On making the foods both appetising and nutritious

I’ve been looking through the little cookery book I bought the other day; first published in 1944, it takes account of the situation ordinary people cooking at home faced – having to accommodate rationing. Food – and other things were rationed during the war, and not for the first time; certain foods were rationed in the First World War as well, which i didn’t realise! I knew the Germans had submarines in that first war but didn’t realise although I should have done, that they were not used as offensive against the British Navy but to try and starve Britain into submission. They started what’s known as unrestricted submarine warfare and in response, voluntary rationing was introduced in February 1917. Seven months later, bread was subsidised from September and three months after that local authorities introduced compulsory rationing between December 1917 and February 1918. The country was running out of wheat and in July ration books for butter, margarine, lard, meat, and sugar were introduced.

Rationing started almost from the beginning of the Second World war, so by the time Nell Heaton wrote ‘Cookery To-day and To-morrow’ it was just a way of life. Petrol was the first item to come under rationing, and at teh beginning of 1940, bacon, butter and sugar were added to the list, followed by meat, tea, jam, biscuits, breakfast cereals, cheese, eggs, lard, milk, canned and dried fruit. Knowing this makes her introduction to her book ,ore telling:

When planning meals we must concentrate on making the foods both appetising and nutritious, remembering that malnutrition is found not only amongst those who are short of food, but also amongst those who eat the wrong foods. An ingenious cook is able to make ordinary meals both interesting and varied; good cooking does not need a large income. Cooking is an art and the garnishing and serving of the meals play an important part, since sauces and garnishes give added zest and nutrition, besides improving the appearance of food.
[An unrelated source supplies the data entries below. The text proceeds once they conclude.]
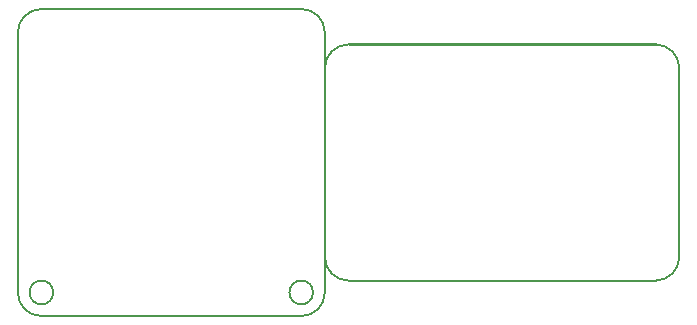
<source format=gko>
G04 Layer_Color=16711935*
%FSLAX25Y25*%
%MOIN*%
G70*
G01*
G75*
%ADD17C,0.01000*%
%ADD35C,0.00787*%
%ADD52C,0.00800*%
D17*
X110236Y90551D02*
X212598D01*
D35*
X94488Y0D02*
G03*
X102362Y7874I-0J7874D01*
G01*
X102362Y94488D02*
G03*
X94488Y102362I-7874J0D01*
G01*
X7874D02*
G03*
X-0Y94488I-0J-7874D01*
G01*
X0Y7874D02*
G03*
X7874Y0I7874J0D01*
G01*
X11811Y7874D02*
G03*
X11811Y7874I-3937J0D01*
G01*
X98425D02*
G03*
X98425Y7874I-3937J0D01*
G01*
X212598Y11811D02*
G03*
X220472Y19685I0J7874D01*
G01*
Y82677D02*
G03*
X212598Y90551I-7874J0D01*
G01*
X110236D02*
G03*
X102362Y82677I0J-7874D01*
G01*
Y19685D02*
G03*
X110236Y11811I7874J0D01*
G01*
D52*
X102362Y7874D02*
Y94488D01*
X7874Y102362D02*
X94488D01*
X7874Y0D02*
X94488D01*
X0Y7874D02*
Y94488D01*
X220472Y19685D02*
Y82677D01*
X110236Y11811D02*
X212598D01*
X102362Y19685D02*
Y82677D01*
M02*

</source>
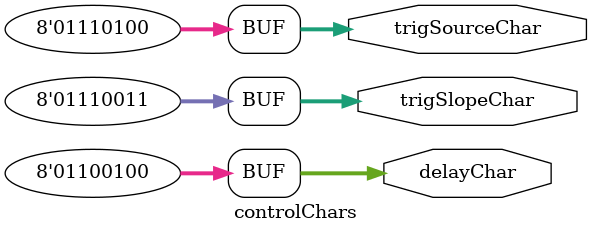
<source format=v>
module controlChars(delayChar, trigSourceChar, trigSlopeChar);

output reg [7:0] delayChar  = 8'b01100100;
output reg [7:0] trigSourceChar = 8'b01110100;
output reg [7:0] trigSlopeChar = 8'b01110011;

endmodule

</source>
It is one of the outrages of our modern country, that there are people who are malnourished and hungry because they just cannot afford the food their family needs. Think of Marcus Rashford and his campaign! Another point Nell makes is the idea of ‘eating with your eyes first’ so making food attractive and appealing in appearance can make a genuine difference in appreciating it.

Foods that are a luxury to some are everyday fare to others, and this is due to the available supply, economic and geographical conditions. Yest even when food supplies are restricted it is not difficult with a little ingenuity to plan, cook and serve a thoroughly good meal.
Plan ahead whenever possible, and if you are a beginner, try the simplest recipes first, before going on to more complicated dishes.
Always have order in your kitchen and clear up as you go.

In some cookery books I’ve read, especially those who are aimed at cooks who are just beginning following recipes, there’s a very patronising slant to the writing; I don’t feel there is here with Nell’s introduction, just common snse.

The section on recipe building and checking should prove helpful to you and I hope the recipes which follow will give you some new ideas, if you are weary of planning. If you are just beginning to cook, once you know the basic proportions you will soon find you can make your own recipes, or adapt those I have compiled for you.

This really sounds as if Nell has confidence in the new cooks and that she’s not harshly dictatorial about following recipes to the letter! (Some cookery writers are, even today!)

It has not ben possible to give you as many recipes for each specific food as I would have wished, or t set out the ingredients in all sections owing to paper rationing, but I hope you will find in Cookery To-day and To-morrow some helpful suggestions which will make your meals attractive. A meal which is enjoyed is digested and utilised more effectively than one which is eaten without appetite or relish.

I didn’t realise, or maybe I had forgotten that paper was also rationed. I describe Nell’s book as ‘little’ – well of course it was, in size as well as in font size and number of recipes and how she’s written them! I wish I could find out more about her… I shall keep investigating!